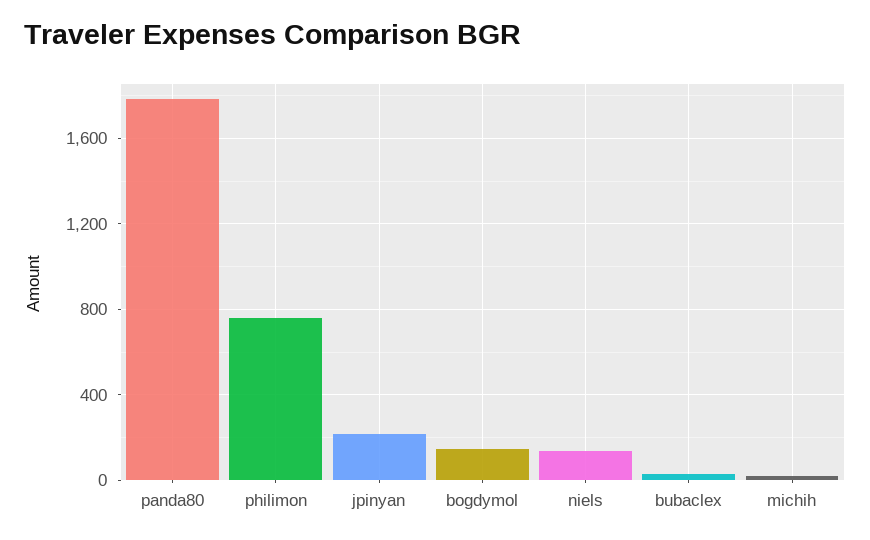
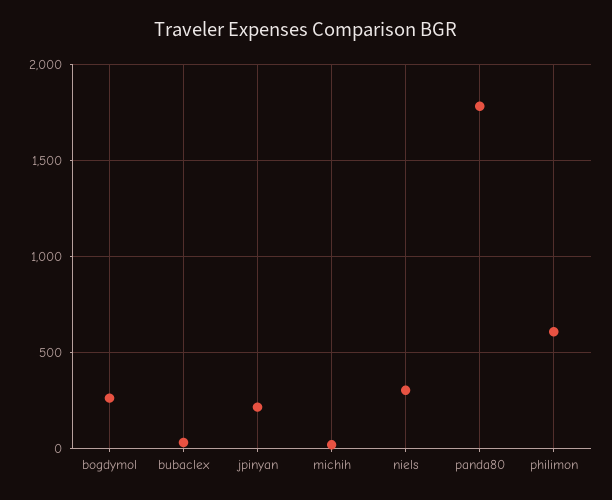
philimon: 750 -> 600
bogdymol: 150 -> 250
niels: 150 -> 300

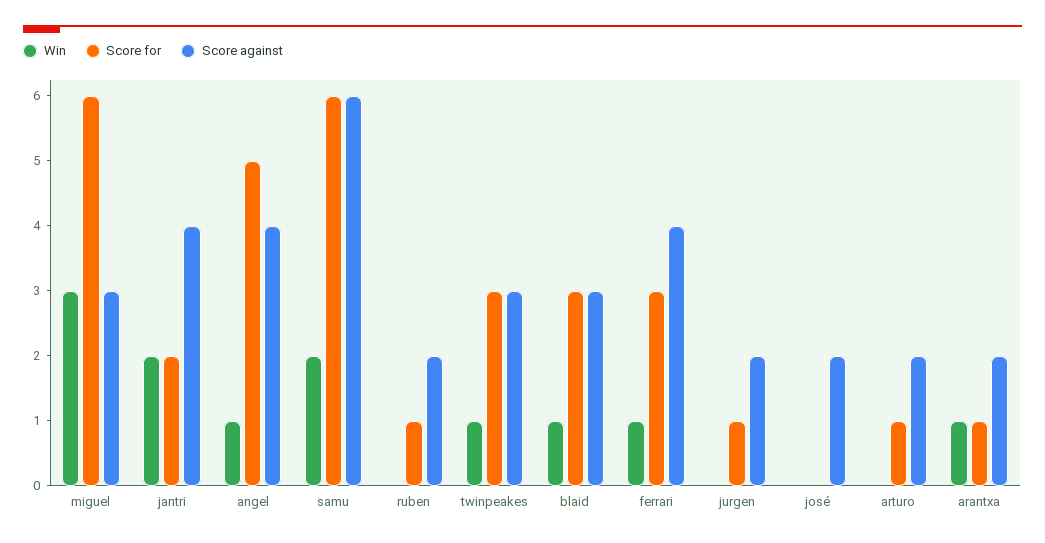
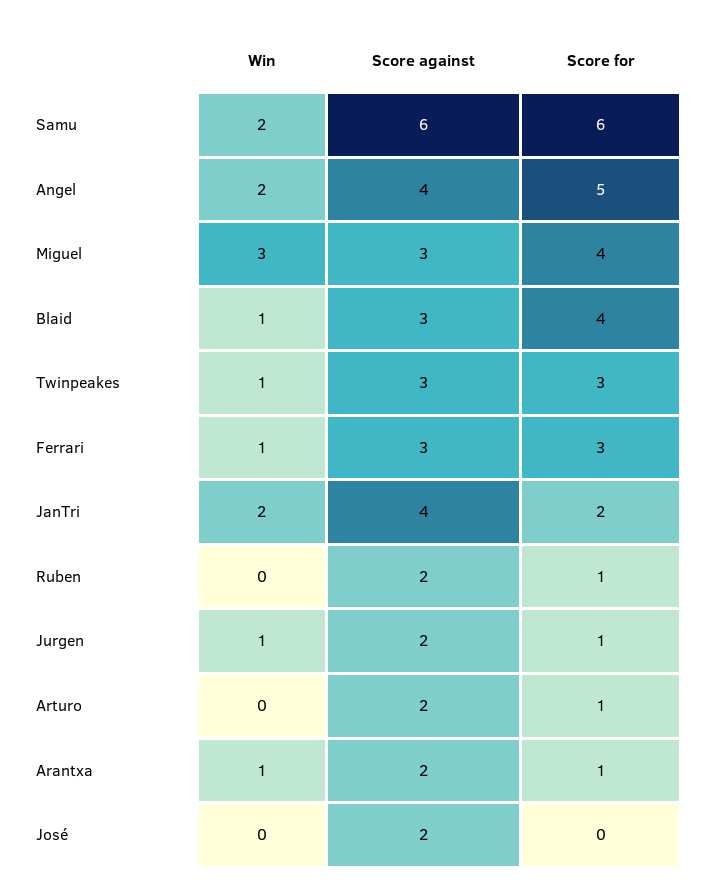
Score for, miguel: 6 -> 4
Win, angel: 1 -> 2
Score for, blaid: 3 -> 4
Score against, ferrari: 4 -> 3
Win, jurgen: 0 -> 1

--

**What needs to be done:** Restate all entries above exactly, but not the images.

**Answer area:**
philimon: 750 -> 600
bogdymol: 150 -> 250
niels: 150 -> 300

Score for, miguel: 6 -> 4
Win, angel: 1 -> 2
Score for, blaid: 3 -> 4
Score against, ferrari: 4 -> 3
Win, jurgen: 0 -> 1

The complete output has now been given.